(What you need to do):
This calls for a word-for-word copy of all the data, with each picture removed.

(Data to examine):
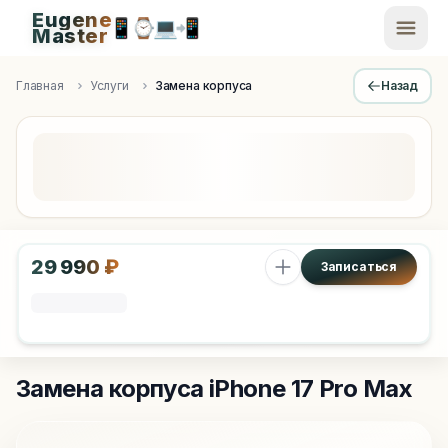
Eugene
📱
⌚
💻
📲
EugeneMaster -
Master
Apple Diagnostics & Engineering Authority in Saint Peters
Главная
Услуги
Замена корпуса
Назад
29 990 ₽
Записаться
Замена корпуса
iPhone 17 Pro Max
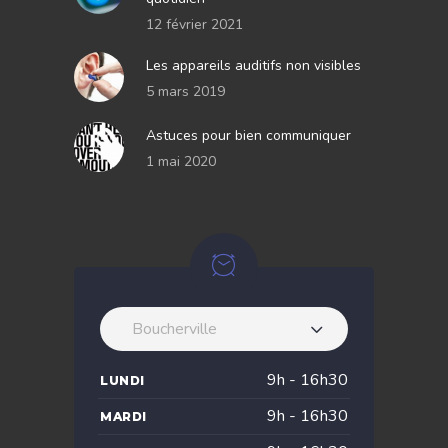
12 février 2021
Les appareils auditifs non visibles
5 mars 2019
Astuces pour bien communiquer
1 mai 2020
Boucherville
9h - 16h30
LUNDI
9h - 16h30
MARDI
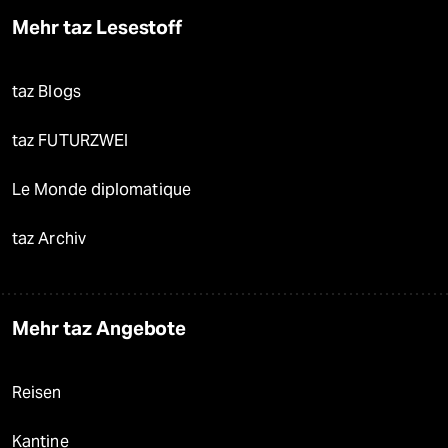
Mehr taz Lesestoff
taz Blogs
taz FUTURZWEI
Le Monde diplomatique
taz Archiv
Mehr taz Angebote
Reisen
Kantine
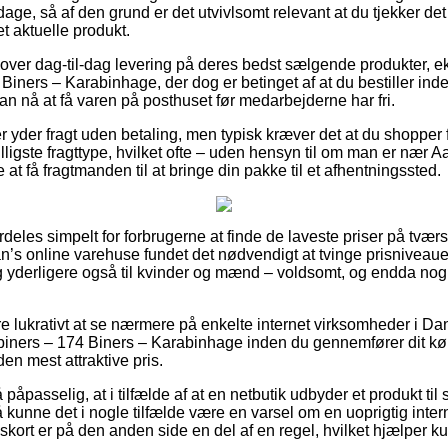
dage, så af den grund er det utvivlsomt relevant at du tjekker de
t aktuelle produkt.
lover dag-til-dag levering på deres bedst sælgende produkter, 
ners – Karabinhage, der dog er betinget af at du bestiller inden
an nå at få varen på posthuset før medarbejderne har fri.
r yder fragt uden betaling, men typisk kræver det at du shopper 
lligste fragttype, hvilket ofte – uden hensyn til om man er nær 
 at få fragtmanden til at bringe din pakke til et afhentningssted.
deles simpelt for forbrugerne at finde de laveste priser på tværs
lan’s online varehuse fundet det nødvendigt at tvinge prisniveau
, og yderligere også til kvinder og mænd – voldsomt, og endda n
e lukrativt at se nærmere på enkelte internet virksomheder i Dan
ners – 174 Biners – Karabinhage inden du gennemfører dit køb
en mest attraktive pris.
påpasselig, at i tilfælde af at en netbutik udbyder et produkt til 
så kunne det i nogle tilfælde være en varsel om en uoprigtig inter
gskort er på den anden side en del af en regel, hvilket hjælper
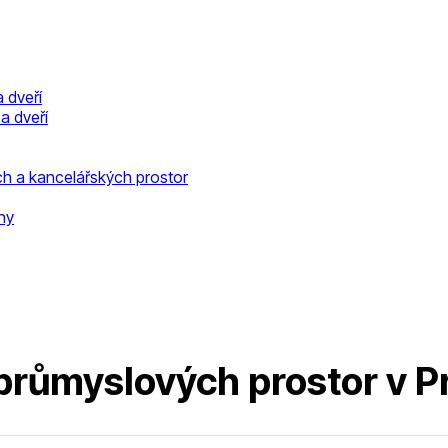
 dveří
a dveří
h a kancelářských prostor
ny
růmyslových prostor v P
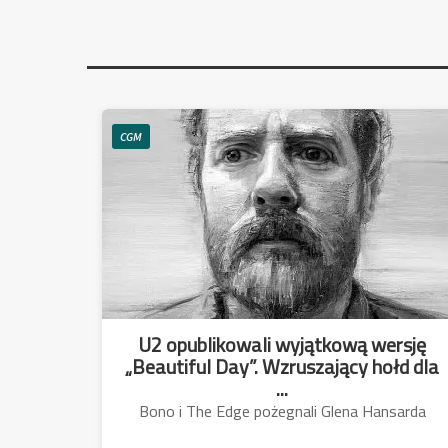
CGM
U2 opublikowali wyjątkową wersję
„Beautiful Day”. Wzruszający hołd dla
...
Bono i The Edge pożegnali Glena Hansarda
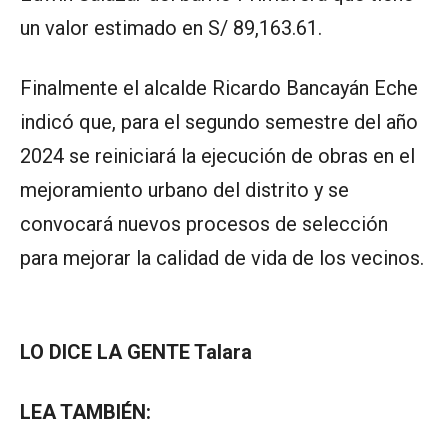
un valor estimado en S/ 89,163.61.
Finalmente el alcalde Ricardo Bancayán Eche
indicó que, para el segundo semestre del año
2024 se reiniciará la ejecución de obras en el
mejoramiento urbano del distrito y se
convocará nuevos procesos de selección
para mejorar la calidad de vida de los vecinos.
LO DICE LA GENTE Talara
LEA TAMBIÉN:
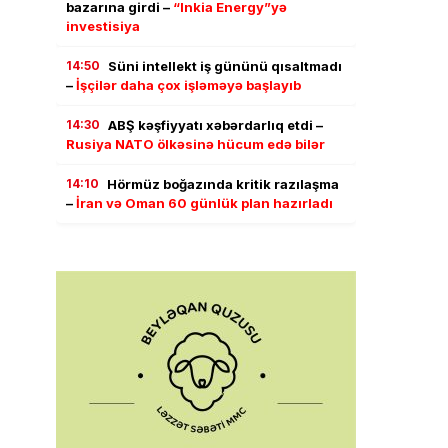
bazarına girdi –
“Inkia Energy”yə
investisiya
14:50
Süni intellekt iş gününü qısaltmadı
–
İşçilər daha çox işləməyə başlayıb
14:30
ABŞ kəşfiyyatı xəbərdarlıq etdi –
Rusiya NATO ölkəsinə hücum edə bilər
14:10
Hörmüz boğazında kritik razılaşma
–
İran və Oman 60 günlük plan hazırladı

(Exercise answer):
Eugene
📱
⌚
💻
📲
EugeneMaster -
Master
Apple Diagnostics & Engineering Authority in Saint Peters
Главная
Услуги
Замена корпуса
Назад
29 990 ₽
Записаться
Замена корпуса
iPhone 17 Pro Max
12 février 2021
Les appareils auditifs non visibles
5 mars 2019
Astuces pour bien communiquer
1 mai 2020
Boucherville
9h - 16h30
LUNDI
9h - 16h30
MARDI
Mehr taz Lesestoff
taz Blogs
taz FUTURZWEI
Le Monde diplomatique
taz Archiv
Mehr taz Angebote
Reisen
Kantine
dage, så af den grund er det utvivlsomt relevant at du tjekker de
t aktuelle produkt.
lover dag-til-dag levering på deres bedst sælgende produkter, 
ners – Karabinhage, der dog er betinget af at du bestiller inden
an nå at få varen på posthuset før medarbejderne har fri.
r yder fragt uden betaling, men typisk kræver det at du shopper 
lligste fragttype, hvilket ofte – uden hensyn til om man er nær 
 at få fragtmanden til at bringe din pakke til et afhentningssted.
deles simpelt for forbrugerne at finde de laveste priser på tværs
lan’s online varehuse fundet det nødvendigt at tvinge prisniveau
, og yderligere også til kvinder og mænd – voldsomt, og endda n
e lukrativt at se nærmere på enkelte internet virksomheder i Dan
ners – 174 Biners – Karabinhage inden du gennemfører dit køb
en mest attraktive pris.
påpasselig, at i tilfælde af at en netbutik udbyder et produkt til 
så kunne det i nogle tilfælde være en varsel om en uoprigtig inter
gskort er på den anden side en del af en regel, hvilket hjælper
 dveří
a dveří
h a kancelářských prostor
ny
růmyslových prostor v P
CGM
U2 opublikowali wyjątkową wersję
„Beautiful Day”. Wzruszający hołd dla
...
Bono i The Edge pożegnali Glena Hansarda
un valor estimado en S/ 89,163.61.
Finalmente el alcalde Ricardo Bancayán Eche
indicó que, para el segundo semestre del año
2024 se reiniciará la ejecución de obras en el
mejoramiento urbano del distrito y se
convocará nuevos procesos de selección
para mejorar la calidad de vida de los vecinos.
LO DICE LA GENTE Talara
LEA TAMBIÉN:
bazarına girdi –
“Inkia Energy”yə
investisiya
14:50
Süni intellekt iş gününü qısaltmadı
–
İşçilər daha çox işləməyə başlayıb
14:30
ABŞ kəşfiyyatı xəbərdarlıq etdi –
Rusiya NATO ölkəsinə hücum edə bilər
14:10
Hörmüz boğazında kritik razılaşma
–
İran və Oman 60 günlük plan hazırladı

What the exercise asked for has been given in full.